After developing and optimising your content assets, you need to host them on your website, through landing pages and ‘gate’ them behind submission forms. This means that website visitors need to provide their details to download the content, allowing you to generate leads that are interested in what you offer. Then you need to include thank you pages, which provide additional information and content to help move them further into the buyer’s journey.
However, this is just one stage of reviewing a website. You need to get a really good understanding of what pages people are landing on, and how they are progressing through your website. Do you have a really high drop off after the home page, or is there a specific page of your site that converts higher than others?
Once you understand this, you can manage your call-to-actions across your website that are key in encouraging website visitors to engage further with your business and potentially convert.
Remember that call-to-actions can come in a variety of different formats. From simple buttons and images, through to chat bots, live chat and ‘book a consultation’ meeting links – you should try to use a variety of these across your site into order to convert visitors.
Now that you’re at a point where you have buyer personas, goals, keyword research and a content strategy – you need to think about the design and function of your website.
Your website has the potential to be your best marketer and salesperson, but only if it is equipped with the right tools and assets.
How your website looks and feels is incredibly important. In the past, it was all about static, brochure-type design: putting as much information on the page as possible and infinite scrolling.
Nowadays, websites take the approach of “less is more”, utilising white space, prominent CTAs, consistent branding, strong colours, easy navigation, responsive design and authentic (not stock) photos. Your website should have all of these elements in place at a minimum – and most importantly, it should be optimised for search engines.
Optimising your website for search engines means using the keywords identified earlier in month two to help searchers find your website.
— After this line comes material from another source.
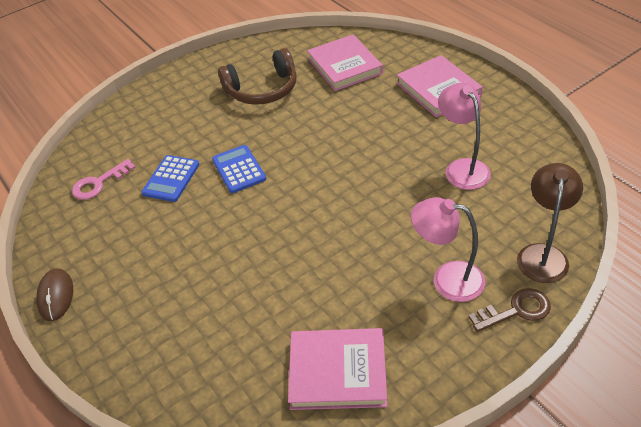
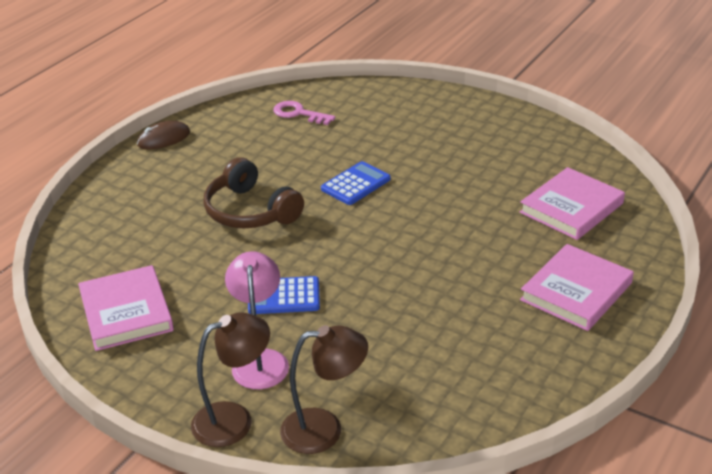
camera: 65 degrees right, 10 degrees down
(171, 179) = (323, 149): blue calculator -> blue calculator (284, 296)
(262, 89) = (489, 163): brown headphones -> brown headphones (250, 211)
(462, 168) = (439, 339): pink lamp -> none
(516, 310) = (234, 419): brown key -> brown lamp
Make sure you think about all the above before editing your website. Once you’ve done the design and technical elements, you need to think about what content you want to host on your website and how you want to drive visitors to it.
For example, your homepage is a great place to promote your best and most accessible content assets – i.e. those most likely to engage and convert website visitors into leads. Typically businesses have a mixture of video, case studies and service assets on their homepage – this gives them the best opportunity to connect with visitors at different stages of the buyer journey.
Lead management updates
If you have been following the guide thus far, you’ll have mapped out your lead management process for implementation into HubSpot (or any other tool).
The lead management process you build into HubSpot (or any other tool) should be based off the lead management workshop you completed in the first month. This might mean overhauling what’s already been set up to make way for the new processes. It’ll be troublesome to begin with but once you (and everyone else in the business) see the results of the new framework, you’ll love it.
Reporting and review
Lastly, reporting and review. How will you demonstrate the ROI of your marketing and sales activities? At this point, you need to work together with your department to agree on a reporting process, the metrics and KPIs (Key Performance Indicators) that the campaigns will focus on, and insert the goals that were set in month one into the reporting.
Make sure to document the reporting process and, if possible, save a custom filter in the analytics software you are using, as this will enable anyone in the business to pull the information they need, as and when they need to.
This concludes your first 100 days as an Inbound Marketing Manager. Did you make it? The steps outlined above form part of our tried-and-tested approach to Inbound Marketing, one that continues to deliver incredible results for us and our clients.